Гейдрих остался один. С минуту он сидел неподвижно, глядя на папку с надписью «Рём», и лицо его выражало сложную смесь облегчения и гадливости. Потом он медленно закурил новую папиросу, выпустил струю дыма в потолок и произнес в пространство, ни к кому конкретно не обращаясь:
— Ну и денек. Просто какой-то съезд психоаналитиков в публичном доме.
Он взял папку и, прежде чем спрятать фотографии в конверт, еще раз взглянул на снимок улыбающегося Рёма в расстегнутой рубашке. Взгляд этот был лишен какого бы то ни было морального осуждения — чисто профессиональный интерес, каким патологоанатом одаривает особо редкую опухоль.
— А все-таки, — пробормотал он, запечатывая конверт сургучной печатью с изображением имперского орла, державшего в когтях лавровый венок, а в сердце своем — маленькую человеческую подлость, — Где сейчас фюрер?
Фюрер был у Рёма.
Случилось это следующим образом. Несколькими часами ранее, повинуясь партийному долгу, Гитлер произнес речь перед узким кругом соратников в одном из берлинских особняков, перестроенных под нужды движения и украшенных с шиком, какой бывает у похоронных бюро, случайно перепутавших профиль и занявшихся оформлением свадеб. Речь, длившаяся чуть более двух часов, касалась судеб германской нации, коварства внешних врагов и величия духа, который, по замыслу оратора, должен был воссиять над Рейхом, точно прожектор над стадионом. Среди присутствовавших, заняв место в первом ряду, восседал начальник штаба СА Эрнст Рём.
Его массивная фигура, затянутая в коричневый мундир штурмовика, выражала скепсис пополам с нетерпением. Когда фюрер, разгоряченный собственным красноречием, сошел с импровизированной трибуны и принялся пожимать руки, Рём приблизился к нему с грацией танка, переключающего передачу.
— Адольф, — произнес он, — ты сегодня говорил, как Цицерон. Но говорил ты три часа. А я, знаешь ли, за три часа боев брал города. Ну да бог с ними, с городами. Поехали ко мне. Тебе нужно расслабиться.
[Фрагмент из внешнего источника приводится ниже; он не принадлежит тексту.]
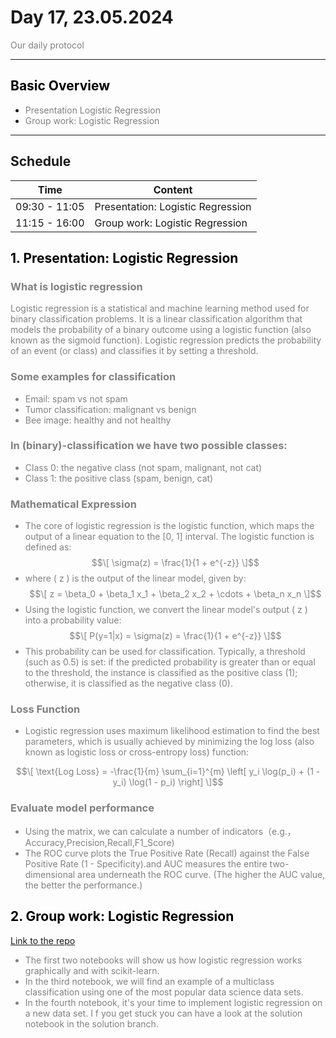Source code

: # Day 17, 23.05.2024
<span style="color:grey">
Our daily protocol
</span>

---
## <span style="color:black"> __Basic Overview__ </span>
 
* <span style="color:grey"> Presentation Logistic Regression
* <span style="color:grey"> Group work: Logistic Regression


---
##  __Schedule__
<span style="color:grey">

|Time|Content|
|---|---|
|09:30 - 11:05|Presentation: Logistic Regression|
|11:15 - 16:00| Group work: Logistic Regression|



## <span style="color:black"> 1. Presentation: Logistic Regression </span>

### What is logistic regression
Logistic regression is a statistical and machine learning method used for binary classification problems. It is a linear classification algorithm that models the probability of a binary outcome using a logistic function (also known as the sigmoid function). Logistic regression predicts the probability of an event (or class) and classifies it by setting a threshold.
 
 ### Some examples for classification
 * Email: spam vs not spam
 * Tumor classification: malignant vs benign
 * Bee image: healthy and not healthy

### In (binary)-classification we have two possible classes:
* Class 0: the negative class (not spam, malignant, not cat)
* Class 1: the positive class (spam, benign, cat)

###  Mathematical Expression
* The core of logistic regression is the logistic function, which maps the output of a linear equation to the [0, 1] interval. The logistic function is defined as:
$$\[ \sigma(z) = \frac{1}{1 + e^{-z}} \]$$
* where \( z \) is the output of the linear model, given by:
$$\[ z = \beta_0 + \beta_1 x_1 + \beta_2 x_2 + \cdots + \beta_n x_n \]$$
* Using the logistic function, we convert the linear model's output \( z \) into a probability value:
$$\[ P(y=1|x) = \sigma(z) = \frac{1}{1 + e^{-z}} \]$$
* This probability can be used for classification. Typically, a threshold (such as 0.5) is set: if the predicted probability is greater than or equal to the threshold, the instance is classified as the positive class (1); otherwise, it is classified as the negative class (0).

### Loss Function

* Logistic regression uses maximum likelihood estimation to find the best parameters, which is usually achieved by minimizing the log loss (also known as logistic loss or cross-entropy loss) function:

$$\[ \text{Log Loss} = -\frac{1}{m} \sum_{i=1}^{m} \left[ y_i \log(p_i) + (1 - y_i) \log(1 - p_i) \right] \]$$

### Evaluate model performance
* Using the matrix, we can calculate a number of indicators（e.g.，Accuracy,Precision,Recall,F1_Score)
* The ROC curve plots the True Positive Rate (Recall) against the False Positive Rate (1 - Specificity).and AUC measures the entire two-dimensional area underneath the ROC curve. (The higher the AUC value, the better the performance.)


## <span style="color:black"> 2. Group work: Logistic Regression </span>
[Link to the repo](https://github.com/neuefische/ds-logistic-regression)

* The first two notebooks will show us how logistic regression works graphically and with scikit-learn. 
* In the third notebook, we will find an example of a multiclass classification using one of the most popular data science data sets. 
* In the fourth notebook, it's your time to implement logistic regression on a new data set. I
f you get stuck you can have a look at the solution notebook in the solution branch.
Слово «расслабиться» было произнесено с почти интимной модуляцией, какую Рём приберегал для случаев, когда хотел добиться от фюрера чего-то, выходящего за рамки партийной дисциплины. Гитлер, чья нервная система после двухчасового ораторского экстаза напоминала перетянутую струну, готовую лопнуть при малейшем прикосновении, вздрогнул. Но вздрогнул как-то... приятно. Так вздрагивает девушка, которой кавалер предлагает покататься на мотоцикле, девушка эта носит строгий костюм и читает Шопенгауэра, но в глубине души мечтает о том, чтобы ее похитили.
— Эрнст, — пробормотал фюрер, поправляя челку, предательски упавшую на лоб, — я, право, не знаю. Дела... совещание с генералами... Рейхстаг... Шахт опять что-то мямлил о золотом запасе...
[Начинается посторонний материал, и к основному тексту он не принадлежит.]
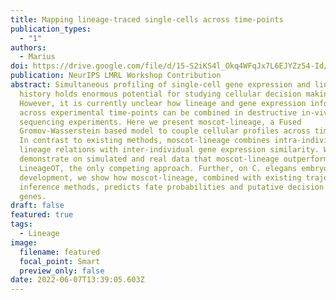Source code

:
 ```yaml
---
title: Mapping lineage-traced single-cells across time-points
publication_types:
  - "1"
authors:
  - Marius
doi: https://drive.google.com/file/d/15-S2iKS4l_Okq4WFqJx7L6EJYZz54-Id/view
publication: NeurIPS LMRL Workshop Contribution
abstract: Simultaneous profiling of single-cell gene expression and lineage
  history holds enormous potential for studying cellular decision making.
  However, it is currently unclear how lineage and gene expression information
  across experimental time-points can be combined in destructive in-vivo
  sequencing experiments. Here we present moscot-lineage, a Fused
  Gromov-Wasserstein based model to couple cellular profiles across time-points.
  In contrast to existing methods, moscot-lineage combines intra-individual
  lineage relations with inter-individual gene expression similarity. We
  demonstrate on simulated and real data that moscot-lineage outperforms
  LineageOT, the only competing approach. Further, on C. elegans embryonic
  development, we show how moscot-lineage, combined with existing trajectory
  inference methods, predicts fate probabilities and putative decision driver
  genes.
draft: false
featured: true
tags:
  - Lineage
image:
  filename: featured
  focal_point: Smart
  preview_only: false
date: 2022-06-07T13:39:05.603Z
---
```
— К черту Шахта! — отрезал Рём, беря фюрера под локоть с той решительностью, с какой берут быка за рога. — Золотой запас — это прекрасно, но ты, Адольф, золото само по себе. Национальное достояние. И я не намерен позволить национальному достоянию извести себя работой. Поехали. У меня есть неплохой коньяк. Из запасов, конфискованных у одного еврейского коммерсанта. Он, мерзавец, знал толк в спиртном, даром что семит.
И Гитлер, который за два часа до этого метал громы и молнии в адрес врагов Рейха, покорно, словно провинившийся школьник, позволил увлечь себя к черному «Мерседесу», ожидавшему у подъезда, хотя пить решительно не собирался. Разумеется, он мог бы отказаться. Разумеется, он должен был отказаться. В конце концов, досье на Рёма, аккуратно подшитое Гейдрихом, уже достигли его внимания, и фюрер знал о его содержании. Знал о «второй революции». Знал о складах оружия. Знал о том, что человек, который сейчас по-свойски, почти по-отечески похлопывал его по плечу, спит и видит себя во главе армии, оставляя фюреру роль почетного председателя с правом произнесения речей и открывания памятников и то если повезёт. И все же он поехал.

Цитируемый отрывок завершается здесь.